DestripeCycleGAN tackles infrared image destriping in an unsupervised setting by replacing the CycleGAN auxiliary generator with a Stripe Generation Model that encodes stripe priors. The approach couples a Haar wavelet-based background guidance module and a Multi-level Wavelet U-Net generator to preserve vertical edges and background details, while a gradient-based cycle-consistency enforces robust cross-domain alignment. Empirical results on synthetic and real infrared data show superior PSNR/SSIM and visual quality compared with state-of-the-art methods, with ablations validating the contributions of SGM, HBGM, and MWUNet. The framework offers a practical, data-efficient solution that can generalize across stripe patterns and real-world noise, with potential benefits for downstream infrared vision tasks.

Abstract

CycleGAN has been proven to be an advanced approach for unsupervised image restoration. This framework consists of two generators: a denoising one for inference and an auxiliary one for modeling noise to fulfill cycle-consistency constraints. However, when applied to the infrared destriping task, it becomes challenging for the vanilla auxiliary generator to consistently produce vertical noise under unsupervised constraints. This poses a threat to the effectiveness of the cycle-consistency loss, leading to stripe noise residual in the denoised image. To address the above issue, we present a novel framework for single-frame infrared image destriping, named DestripeCycleGAN. In this model, the conventional auxiliary generator is replaced with a priori stripe generation model (SGM) to introduce vertical stripe noise in the clean data, and the gradient map is employed to re-establish cycle-consistency. Meanwhile, a Haar wavelet background guidance module (HBGM) has been designed to minimize the divergence of background details between the different domains. To preserve vertical edges, a multi-level wavelet U-Net (MWUNet) is proposed as the denoising generator, which utilizes the Haar wavelet transform as the sampler to decline directional information loss. Moreover, it incorporates the group fusion block (GFB) into skip connections to fuse the multi-scale features and build the context of long-distance dependencies. Extensive experiments on real and synthetic data demonstrate that our DestripeCycleGAN surpasses the state-of-the-art methods in terms of visual quality and quantitative evaluation. Our code will be made public at https://github.com/0wuji/DestripeCycleGAN.
Paper Structure (18 sections, 10 equations, 11 figures, 5 tables, 1 algorithm)

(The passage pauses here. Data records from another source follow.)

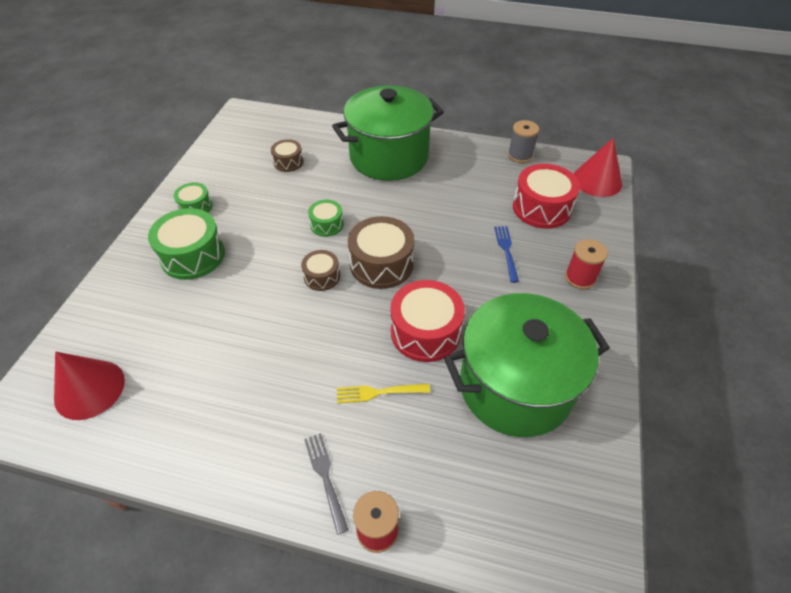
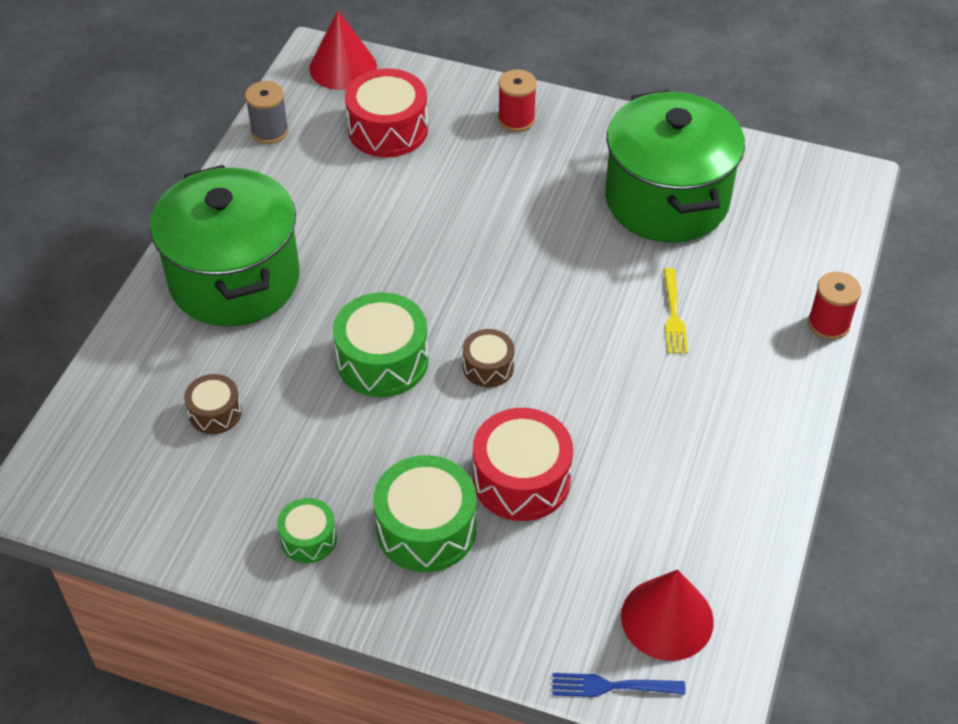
camera: 85 degrees left, 0 degrees up
grey fork [304,433,349,535] -> none
green drum [308,200,344,237] -> green drum [333,292,429,397], size x1.79
brown drum [348,216,414,289] -> none
red drum [390,280,465,362] -> red drum moved to [473,408,573,521]
blue fork [494,226,519,283] -> blue fork moved to [553,673,686,697]

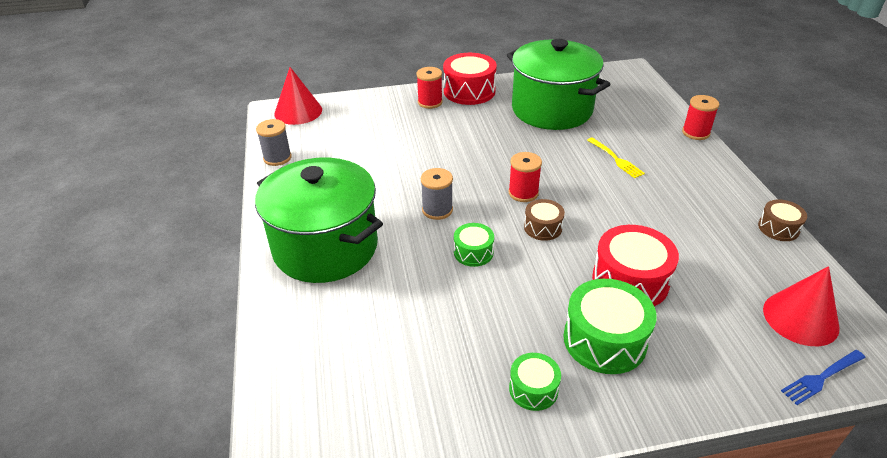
camera: 30 degrees left, 10 degrees down
brown drum [184,374,242,434] -> brown drum moved to [758,199,807,241]
green drum [333,292,429,397] -> green drum [454,223,494,267], size x0.56
red drum [345,69,428,157] -> red drum moved to [443,53,497,105]
none -> grey spool [421,168,453,220]
none -> red spool [508,152,542,202]

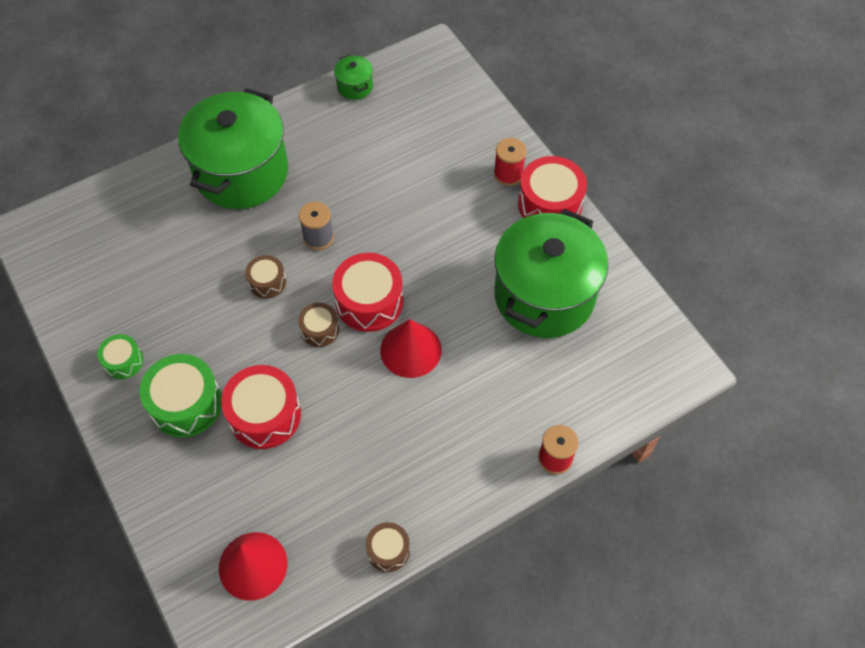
camera: 70 degrees right, 20 degrees up
grey spool [256,119,292,166] -> green pot [334,55,373,100]
red cone [274,67,322,125] -> red cone moved to [380,319,442,378]
green drum [454,223,494,267] -> brown drum [245,255,286,298]
red spool [508,152,542,202] -> red drum [332,253,403,332]
yellow fork [587,137,645,178] -> none
blue fork [781,350,866,405] -> none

This paper contains 18 sections, 10 equations, 11 figures, 5 tables, 1 algorithm.

Figures (11)

  • Figure 1: Overview of the proposed DestripeCycleGAN for infrared image destriping. Our DestripeCycleGAN mainly consists of three modules: stripe generation model (SGM), generator ($G_{\mathcal{S} \rightarrow \mathcal{C}}$), and Haar wavelet background guidance module (HBGM). SGM and $G_{\mathcal{S} \rightarrow \mathcal{C}}$ are employed to model the stripe noise and restore the clean image separately, jointly constructing the unsupervised architecture for $stripy \leftrightarrow clean$. HBGM is utilized to maintain background consistency between the stripy image and the destriped result. Moreover, the discriminator $D_{\mathcal{C}}$ is used to build adversarial loss with $G_{\mathcal{S} \rightarrow \mathcal{C}}$.
  • Figure 2: Detailed architecture of the generator $G_{\mathcal{S} \rightarrow \mathcal{C}}$: (a) Multi-level Wavelet U-Net (MWUNet) using the Harr wavelet transform as the sampler to reduce information loss, and (b) group fusion blocks (GFB) that incorporate multi-scale features into the skip connection.
  • Figure 3: PSNR of different methods on DLS_50, Set12 and CVC09_50 with Gaussian noise of $\sigma$ = 0.1.
  • Figure 4: Comparison of destriping effects among different methods on the test image of DLS_50 he2018single.
  • Figure 5: Comparison of destriping effects among different methods on the test image of Set12 zhang2017beyond.